In the end, Donald Trump’s bombast and his simplistic solutions for genuine problems will prove inadequate in his quest for the Republican presidential nomination. At least I hope they do. In the meantime, however, while we await his self-destruction, a few things to consider.
Trump supporters believe they are a persecuted minority whose rights are threatened by progressive politics and cultural liberalism. In truth, they are mainly older, white males who are losing power and influence, and that reality makes them both angry and afraid. I know what I’m talking about. I am an older, white male. I know that my days of greatest influence and significance may very well be behind me. Thankfully, I have come to terms with that, and I neither want nor need Donald Trump to lead a cadre of graybeards back to those days when they were in charge and their ideas and ideals prevailed on the political and cultural scene.

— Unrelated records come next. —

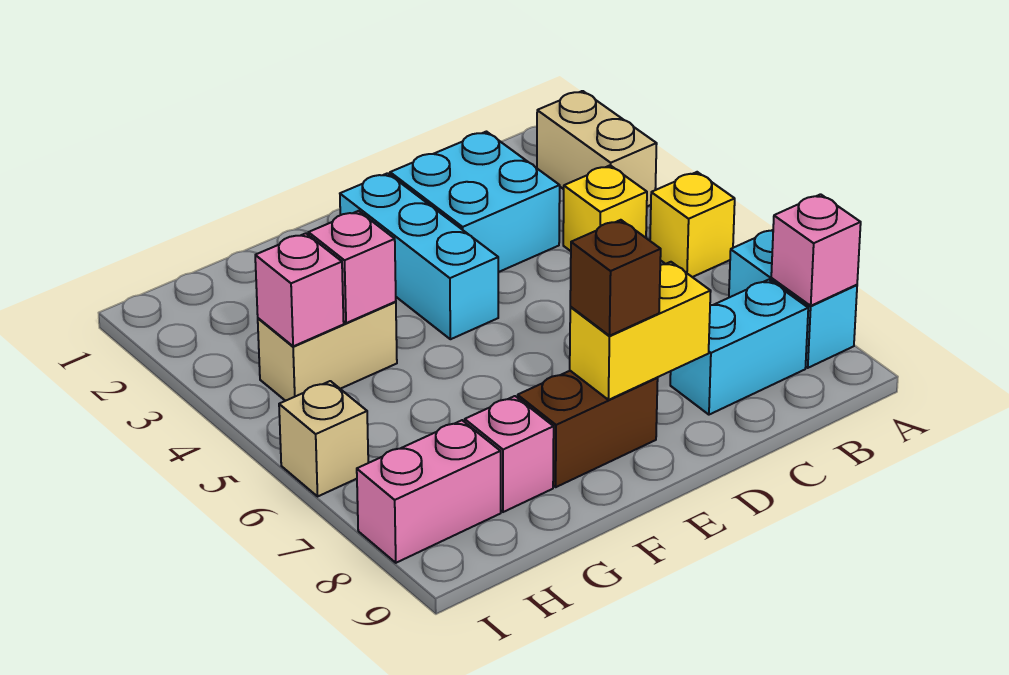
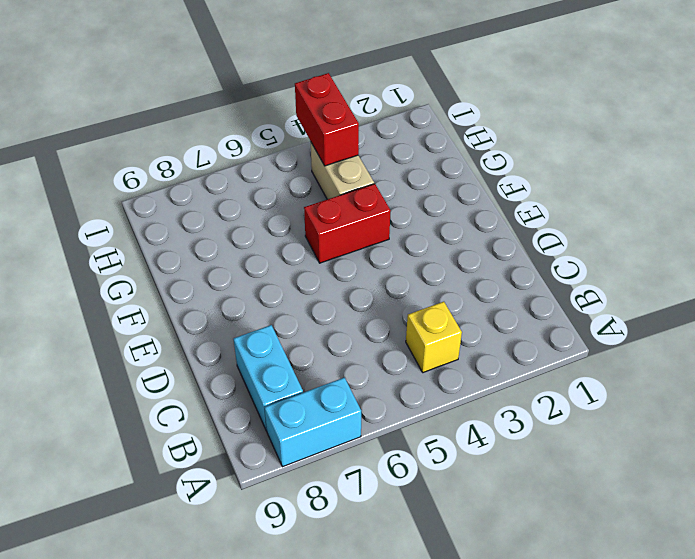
red 1x2 brick [304,184,391,263] -> none
red 1x2 brick [295,73,359,166] -> pink 1x1 brick [255,233,344,346]
none -> tan 1x2 brick [537,91,657,206]
none -> yellow 1x1 brick [650,172,735,277]
none -> cyan 2x2 brick [390,132,560,272]

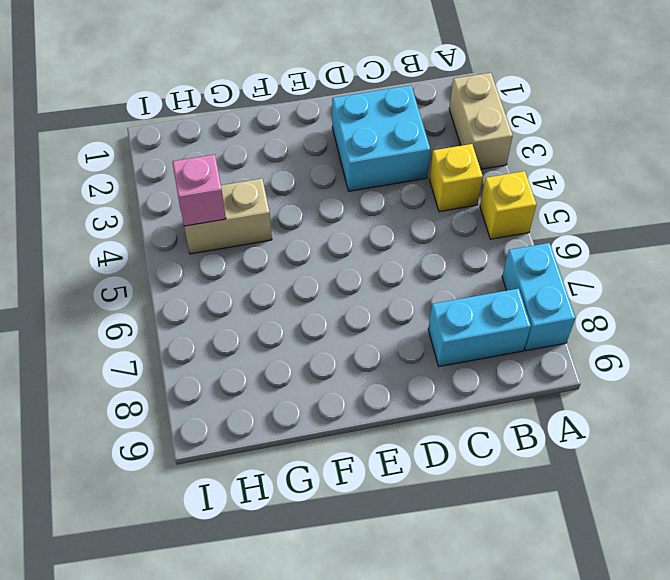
none -> cyan 1x3 brick [340,173,498,339]
none -> brown 1x2 brick [518,371,658,487]
none -> pink 1x1 brick [465,396,554,512]

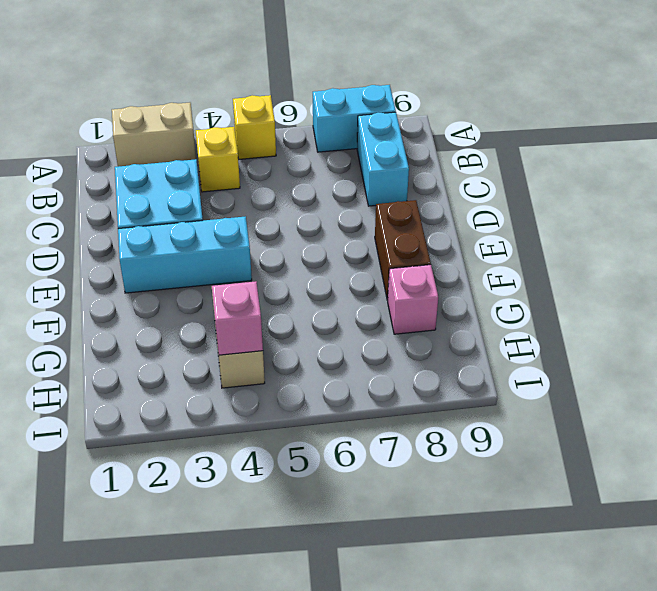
none -> pink 1x2 brick [357,420,501,563]
none -> tan 1x1 brick [279,381,368,496]
none -> pink 1x1 brick [771,194,861,306]

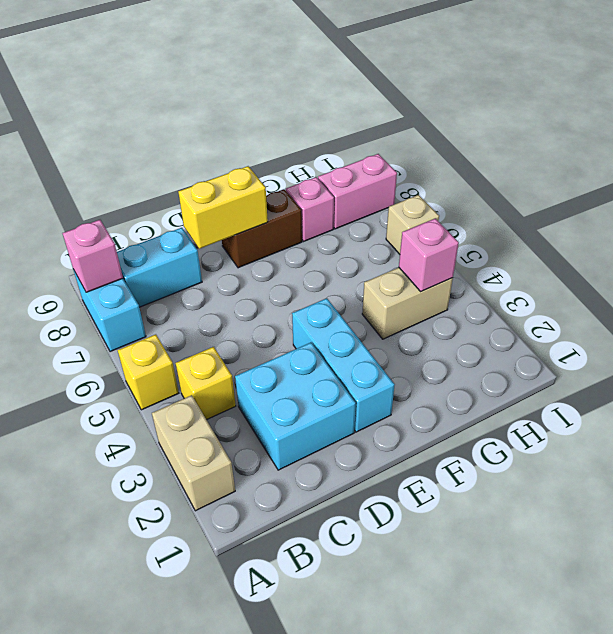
none -> pink 1x1 brick [308,211,396,323]
none -> brown 1x1 brick [570,220,661,336]

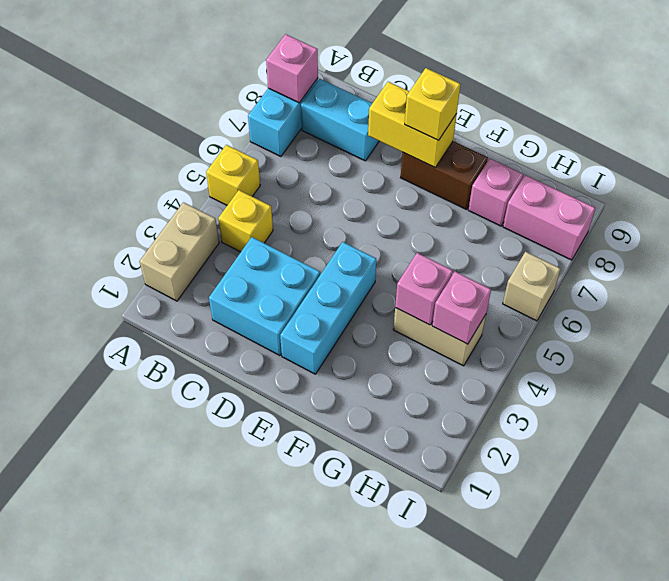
yellow 1x1 brick [405,68,461,140] -> brown 1x1 brick [570,220,661,336]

August 26 was Women’s Equality Day, marking ninety-five years since women won the right to vote in this country. That occasion, along with the political rise of Donald Trump, gives me an opportunity to say something I have needed to say for some time. I support the full inclusion of women in every aspect of American life and culture, without restriction and limitation based on gender, and that includes every role of ministry and leadership in the church.
For many years I misinterpreted some passages of New Testament scripture in ways that limited the contribution of gifted women to the life of the church in leadership roles. I was wrong, and it is important for me to say this publicly. I have many friends who disagree with me on this point, and I respect their right to see things differently. In the future, however, I will not actively endorse or support any ministry where women are barred from any leadership role solely on the basis of their gender.
I have served the church and the kingdom of God in vocational ministry all of my life, and I hope to continue that service for many years to come. But even if I must surrender a role of leadership in order to make room for and encourage the unrestricted inclusion of women in the life of the church, I am willing to do that. And it is past time that I said as much.